“The majority view of the Synod therefore is that we need to explore a more creative way ahead for faithful human relationships rather than remaining where we are”
Have the Bishops of the Church of England been given a bloody nose? On the surface that seems to be the case with the rejection by the General Synod of the Take Note Motion on the House of Bishops’ Report on Marriage and Same Sex Relationships. Yet though some will see this as special pleading, I think that this debate and its outcome represent the character of Anglican episcopacy as episcopacy in synod. As such this scenario is exactly the sort of listening leadership which we need if we are to make any progress on issues of this complexity and sensitivity. It is exactly the sort of communal conversation synodical ecclesiology embodies. If anything the debate last night indicated that the listening embodied in the Report was insufficient rather than contesting the principle of Bishops discerning the way ahead in synod.

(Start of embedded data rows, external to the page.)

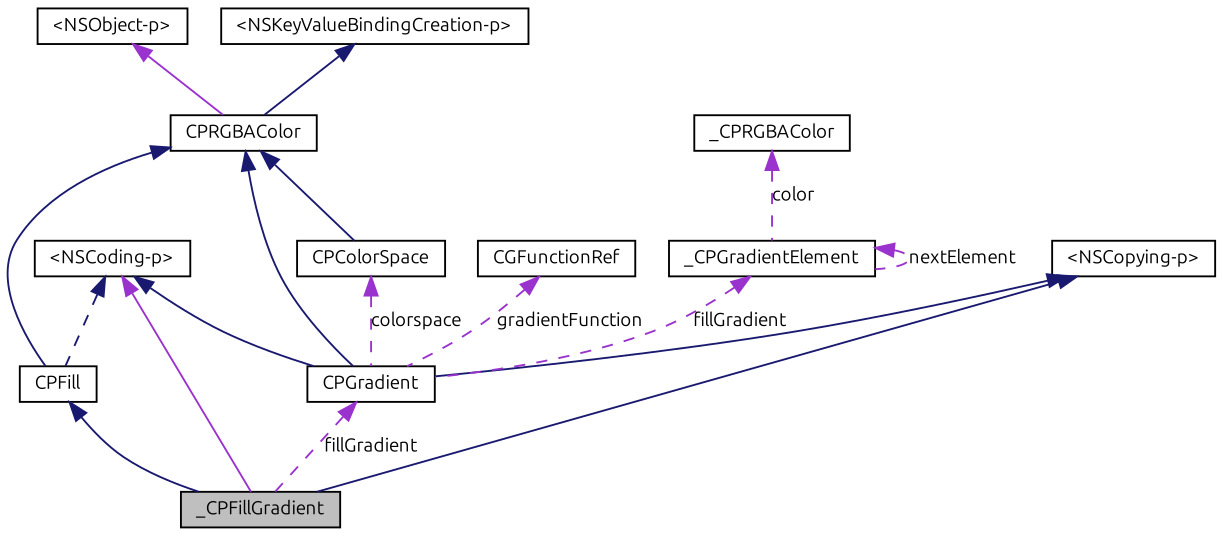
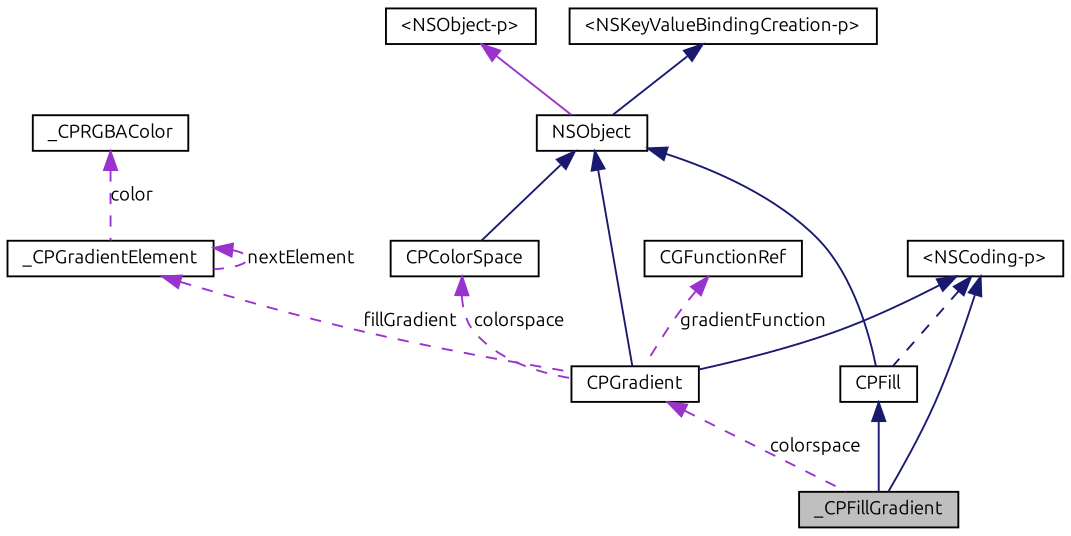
  digraph {
    fontname=Ubuntu
    node [color=black fontname=Ubuntu fontsize=10 shape=record]
    edge [color=midnightblue dir=back fontname=Ubuntu fontsize=10 labelfontname="Lucinda Grande" labelfontsize=10 style=solid]
    n1 [fillcolor=grey75 fontcolor=black height=0.2 label=_CPFillGradient style=filled width=0.4]
    n2 [height=0.2 label=CPFill width=0.4]
-   n3 [height=0.2 label=CPRGBAColor width=0.4]
+   n3 [height=0.2 label=NSObject width=0.4]
    n4 [height=0.2 label=CPGradient width=0.4]
    n5 [height=0.2 label=CPColorSpace width=0.4]
    n6 [height=0.2 label="\<NSObject-p\>" width=0.4]
    n7 [height=0.2 label="\<NSKeyValueBindingCreation-p\>" width=0.4]
-   n8 [height=0.2 label="\<NSCopying-p\>" width=0.4]
    n9 [height=0.2 label="\<NSCoding-p\>" width=0.4]
    n10 [height=0.2 label=_CPGradientElement width=0.4]
    n11 [height=0.2 label=_CPRGBAColor width=0.4]
    n12 [height=0.2 label=CGFunctionRef width=0.4]
    n2 -> n1
    n3 -> n2
    n3 -> n4
    n3 -> n5
-   n4 -> n1 [color=darkorchid3 label=fillGradient style=dashed]
+   n4 -> n1 [color=darkorchid3 label=colorspace style=dashed]
    n5 -> n4 [color=darkorchid3 label=colorspace style=dashed]
    n6 -> n3 [color=darkorchid3]
    n7 -> n3
-   n8 -> n1
-   n8 -> n4
-   n9 -> n1 [color=darkorchid3]
+   n9 -> n1
    n9 -> n2 [style=dashed]
    n9 -> n4
    n10 -> n4 [color=darkorchid3 label=fillGradient style=dashed]
    n10 -> n10 [color=darkorchid3 label=nextElement style=dashed]
    n11 -> n10 [color=darkorchid3 label=color style=dashed]
    n12 -> n4 [color=darkorchid3 label=gradientFunction style=dashed]
  }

However, as many have commented, the nature of the vote does not give a clear steer about the way ahead. The vote by Houses was lost in the House of Clergy yet overall the Report received more votes in favour of taking note. So how should one interpret this?
It suggests to me that although the motion was lost the direction of travel advocated by the Report was agreed by the majority of the General Synod and I suspect that many of the clergy who voted against the motion were not advocates of the status quo. The majority view of the Synod therefore is that we need to explore a more creative way ahead for faithful human relationships rather than remaining where we are or simply offering maximum freedom within the present settlement. To do this will involve a major re-engagement with and renewal of Anglican anthropology. I believe that this will involve looking at how we read and interpret Scripture in time and place, how we read Scripture ecclesially through Christ and the ongoing impact of his story embodied in the Church and world, and how we ensure that this is an open conversation with particular attention to voices of those who challenge the tradition as well as to the insights of contemporary and ancient wisdom. I think it must look much more creatively at companionship and friendship and clarify how they relate to biologically reproductive relationships particularly in the light of our acceptance of contraception and IVF. Without such a deepening of our conversation we will continue to talk past each other and walk apart.
As someone formed in Uganda, the United Kingdom and South Africa I feel the tension which such an enterprise will evoke because these Anglicans are my relatives in Christ. I have been exposed to and formed by their stories and have some understanding of how and why many African Christians respond to sexuality debates in the way they do. On the other hand, whilst I cannot enter into the pain and frustration of the LGBTI community who are also my relatives in Christ, I have met committed and virtuous LGBTI Christians and read their sensitive and thoughtful theological and biblical reflections. These have challenged and revised my own limited understanding of the issues they raise. Whilst I remain convinced that the institution of marriage within Anglican thought has an intrinsic relationship to responsible reproduction, I do feel that our tradition has the resources to bless other relationships of love, longevity and depth. We do this already with religious communities. My hope is that a more inclusive and capacious conversation with LGBTI and Anglican Communion representation alongside English Anglicans can enable a way forward to emerge. This is what I am committing to.